I don't think the member has co2 injection. It would help co2 levels during the day because the air pump provides outside of the tank air, not just pure oxygen. The water in the tank is low in co2 because of his plants using it during the day.
 
What's it mean when the bubbles rise to the top and don't pop just sit on the water. Almost like a foam. I just did a water change earlier today and the only thing I did different was add some osmocote capsules to the gravel. Could it be from the capsule shell melting away? This is the only time this has happened to my water
 
Atxpunx said:
I don't think the member has co2 injection. It would help co2 levels during the day because the air pump provides outside of the tank air, not just pure oxygen. The water in the tank is low in co2 because of his plants using it during the day.

I know, I was just giving an example. And uh no the bubble wand will remove any useful level of co2 that's why people don't run them while co2 is on, that's what I was saying lol
 
blizowman1 said:
What's it mean when the bubbles rise to the top and don't pop just sit on the water. Almost like a foam. I just did a water change earlier today and the only thing I did different was add some osmocote capsules to the gravel. Could it be from the capsule shell melting away? This is the only time this has happened to my water

What kind of capsules did you use? The only time that happened to me was after dosing a certain medication
 
Sorry hit send to soon. The fresh air being pumped into the tank, while bring in oxygen also, also has co2 with it. If it's been a while with the light on in that tank, the plants have probably used a lot of the available co2 in the water. Bringing in fresh air allows for more co2 in the tanks(while not a lot of course, still some).
 
paytertot said:
I know, I was just giving an example. And uh no the bubble wand will remove any useful level of co2 that's why people don't run them while co2 is on, that's what I was saying lol

How could a bubble wand remove just co2 from a tank? It gases out the current gases in the tank and brings in the fresh air from outside the tank, which has more co2 then the tank that has plants that have been using the co2 all day.
 
And yes IF people are running co2 injection THEN you shouldn't run a air stone. Without it though it helps.
 
paytertot said:
So your point is that our atmosphere has co2 in it? iirc the air around us is only like .035% co2.

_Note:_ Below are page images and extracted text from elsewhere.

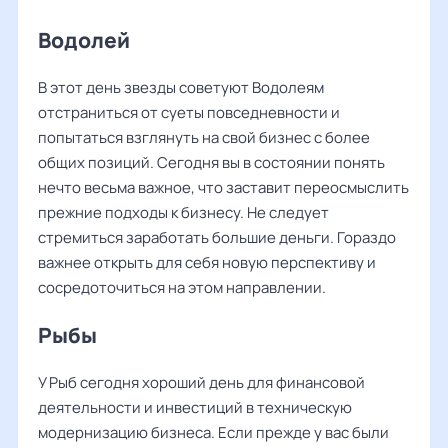
Водолей
В этот день звезды советуют Водолеям
отстраниться от суеты повседневности и
попытаться взглянуть на свой бизнес с более
общих позиций. Сегодня вы в состоянии понять
нечто весьма важное, что заставит переосмыслить
прежние подходы к бизнесу. Не следует
стремиться заработать большие деньги. Гораздо
важнее открыть для себя новую перспективу и
сосредоточиться на этом направлении.
Рыбы
У Рыб сегодня хороший день для финансовой
деятельности и инвестиций в техническую
модернизацию бизнеса. Если прежде у вас были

Yes, that is one of the points I'm trying to make. Say your stats are correct (I assume they are for discussions sake), pumping in that air into the tank full of plants would allow co2 levels to rise. Not having co2 injection, the tank would be depleted of it's co2 by midday due to absorption by the plants because of photosynthesis. The tank wouldn't be at 0 co2 but it would be lower than levels outside of the tank, in turn pumping in this air would increase co2 levels to higher of a level than doing nothing.
 
Honestly I think that the difference is negligible either way, but yeah if it's not being injected with pressurized co2 then it doesn't matter if you run an air stone.

Another factor would be fish respiration, but that is also negligible in it's impact to plants.
 
img_2009749_0_9c5fe4464bdf15ec264e36871bb64d95.jpg



Something's not right my tank looks like this today after doing a water change last night and I didn't do anything different than usual
 
You don't think it could be from osmocote capsules do you?
 
Idk it's odd I've done hundreds of water changes and that's never happened its like the bubbles from the bubble wand just aren't popping
 
blizowman1 said:
You don't think it could be from osmocote capsules do you?

Actually this happened to me last time I added osmocote plus in gel caps to my tanks. Not sure if its from the stuff the caps are made of or excess nutrients. It went away on it's own though. My neons and corys never made a fuss. Hope this helps.
 
Well I just went to feed my fish and it seems like there is some kind of film on top of the water. Does that mean anything?